Activity ▸ Task for the records below: please retype exactly and only the lines from the first through the one with "Hình ảnh LG Q60", with every picture omitted.

Data shown ▸
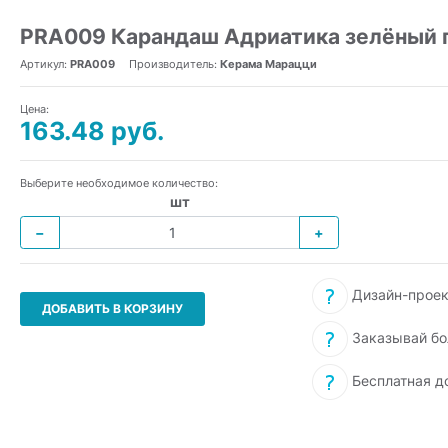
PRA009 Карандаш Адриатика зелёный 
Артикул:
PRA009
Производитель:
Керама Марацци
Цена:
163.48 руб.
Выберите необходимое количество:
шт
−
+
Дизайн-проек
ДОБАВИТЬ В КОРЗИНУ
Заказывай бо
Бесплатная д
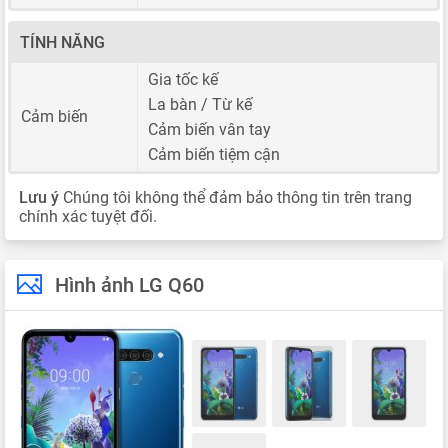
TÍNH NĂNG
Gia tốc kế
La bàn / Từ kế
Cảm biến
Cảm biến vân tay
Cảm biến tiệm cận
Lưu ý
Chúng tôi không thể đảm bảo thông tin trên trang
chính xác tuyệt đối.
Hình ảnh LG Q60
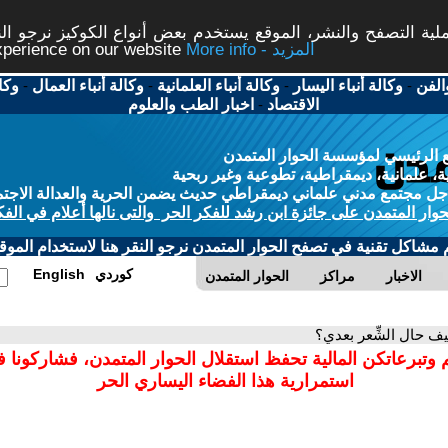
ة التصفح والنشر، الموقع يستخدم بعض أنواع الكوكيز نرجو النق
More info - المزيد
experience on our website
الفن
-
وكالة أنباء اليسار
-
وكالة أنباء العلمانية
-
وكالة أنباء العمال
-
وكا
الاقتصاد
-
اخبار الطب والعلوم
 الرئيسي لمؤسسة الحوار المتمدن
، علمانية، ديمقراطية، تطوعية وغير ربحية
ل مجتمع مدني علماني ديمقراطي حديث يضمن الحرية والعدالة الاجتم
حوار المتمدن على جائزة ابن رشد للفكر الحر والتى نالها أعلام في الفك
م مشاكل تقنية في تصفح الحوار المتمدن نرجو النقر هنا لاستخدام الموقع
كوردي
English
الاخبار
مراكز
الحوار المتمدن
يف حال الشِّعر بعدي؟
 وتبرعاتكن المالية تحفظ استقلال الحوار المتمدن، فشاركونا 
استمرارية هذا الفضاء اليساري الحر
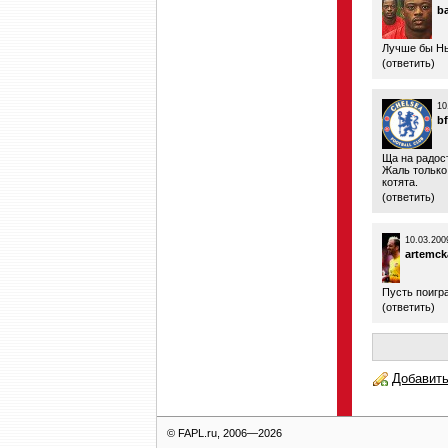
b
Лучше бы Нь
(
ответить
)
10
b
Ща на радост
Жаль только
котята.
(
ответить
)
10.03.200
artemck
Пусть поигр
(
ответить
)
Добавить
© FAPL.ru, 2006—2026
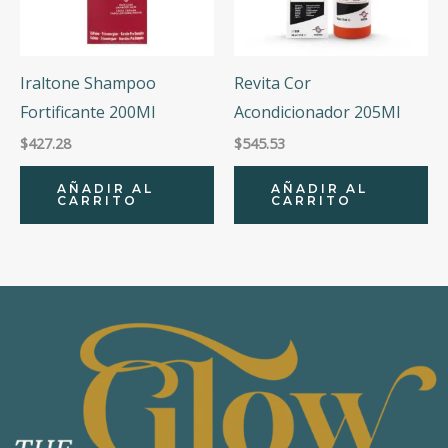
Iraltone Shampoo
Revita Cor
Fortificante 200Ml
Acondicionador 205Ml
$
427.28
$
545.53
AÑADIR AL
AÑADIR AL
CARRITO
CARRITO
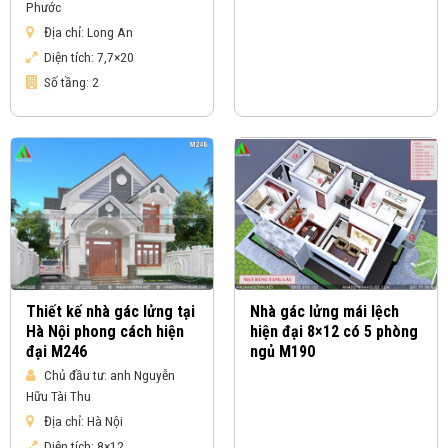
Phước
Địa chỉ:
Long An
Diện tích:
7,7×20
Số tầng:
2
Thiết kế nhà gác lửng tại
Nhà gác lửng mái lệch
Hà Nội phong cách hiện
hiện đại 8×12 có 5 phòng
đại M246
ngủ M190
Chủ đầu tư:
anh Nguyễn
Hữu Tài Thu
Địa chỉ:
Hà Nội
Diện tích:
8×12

Solution to this task ▸
PRA009 Карандаш Адриатика зелёный 
Артикул:
PRA009
Производитель:
Керама Марацци
Цена:
163.48 руб.
Выберите необходимое количество:
шт
−
+
Дизайн-проек
ДОБАВИТЬ В КОРЗИНУ
Заказывай бо
Бесплатная д
TÍNH NĂNG
Gia tốc kế
La bàn / Từ kế
Cảm biến
Cảm biến vân tay
Cảm biến tiệm cận
Lưu ý
Chúng tôi không thể đảm bảo thông tin trên trang
chính xác tuyệt đối.
Hình ảnh LG Q60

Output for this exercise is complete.